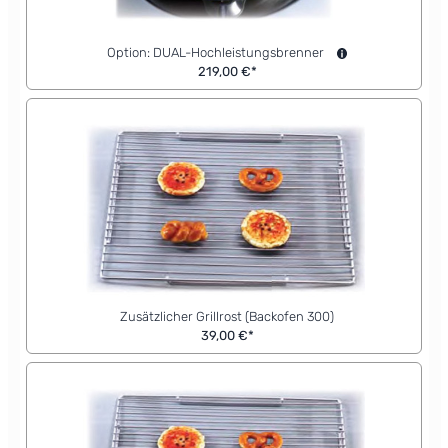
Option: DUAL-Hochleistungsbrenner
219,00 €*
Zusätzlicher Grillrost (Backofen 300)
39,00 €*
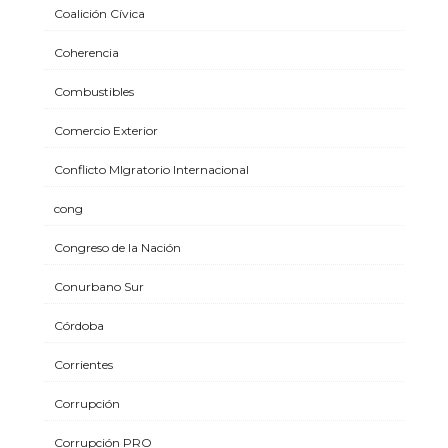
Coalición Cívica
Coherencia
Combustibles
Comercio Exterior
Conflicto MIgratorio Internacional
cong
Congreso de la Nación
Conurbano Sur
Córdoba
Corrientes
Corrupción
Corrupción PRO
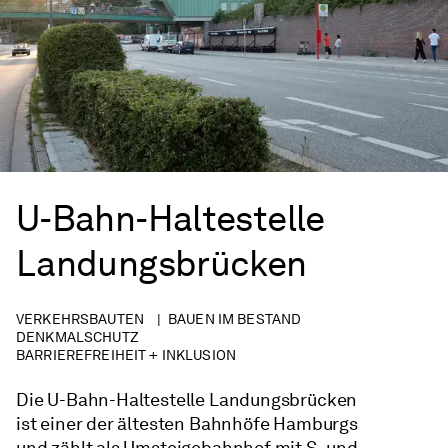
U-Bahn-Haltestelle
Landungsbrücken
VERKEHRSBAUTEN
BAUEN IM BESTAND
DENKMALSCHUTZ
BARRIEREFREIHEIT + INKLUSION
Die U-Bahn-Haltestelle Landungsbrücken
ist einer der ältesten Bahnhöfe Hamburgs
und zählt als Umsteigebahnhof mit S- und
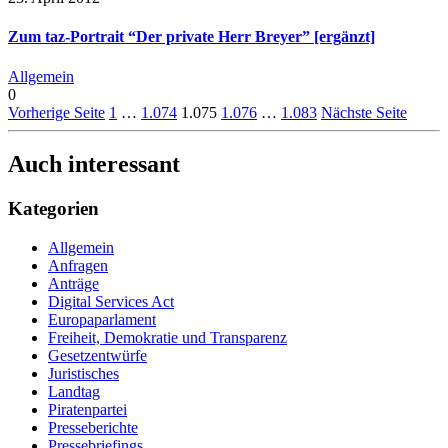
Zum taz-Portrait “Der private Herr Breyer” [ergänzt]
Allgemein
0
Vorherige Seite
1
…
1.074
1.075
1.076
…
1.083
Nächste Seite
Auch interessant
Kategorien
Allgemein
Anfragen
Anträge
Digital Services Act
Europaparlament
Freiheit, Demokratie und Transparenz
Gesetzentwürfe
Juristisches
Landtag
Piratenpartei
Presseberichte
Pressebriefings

========================================================================

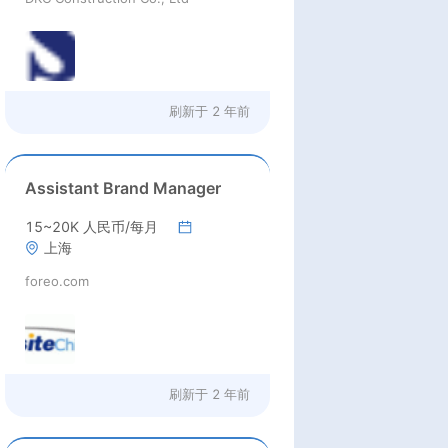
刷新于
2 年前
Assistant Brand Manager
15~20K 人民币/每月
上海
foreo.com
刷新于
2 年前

========================================================================

THE TASK
Print the lines of the items above from the line with "Option: DUAL-Hochleistungsbrenner" to the line with "und zählt als Umsteigebahnhof mit S- und", including both of those lines and changing nothing. Leave out the pictures.

RESULT FOR THIS TASK
Option: DUAL-Hochleistungsbrenner
219,00 €*
Zusätzlicher Grillrost (Backofen 300)
39,00 €*
Coalición Cívica
Coherencia
Combustibles
Comercio Exterior
Conflicto MIgratorio Internacional
cong
Congreso de la Nación
Conurbano Sur
Córdoba
Corrientes
Corrupción
Corrupción PRO
U-Bahn-Haltestelle
Landungsbrücken
VERKEHRSBAUTEN
BAUEN IM BESTAND
DENKMALSCHUTZ
BARRIEREFREIHEIT + INKLUSION
Die U-Bahn-Haltestelle Landungsbrücken
ist einer der ältesten Bahnhöfe Hamburgs
und zählt als Umsteigebahnhof mit S- und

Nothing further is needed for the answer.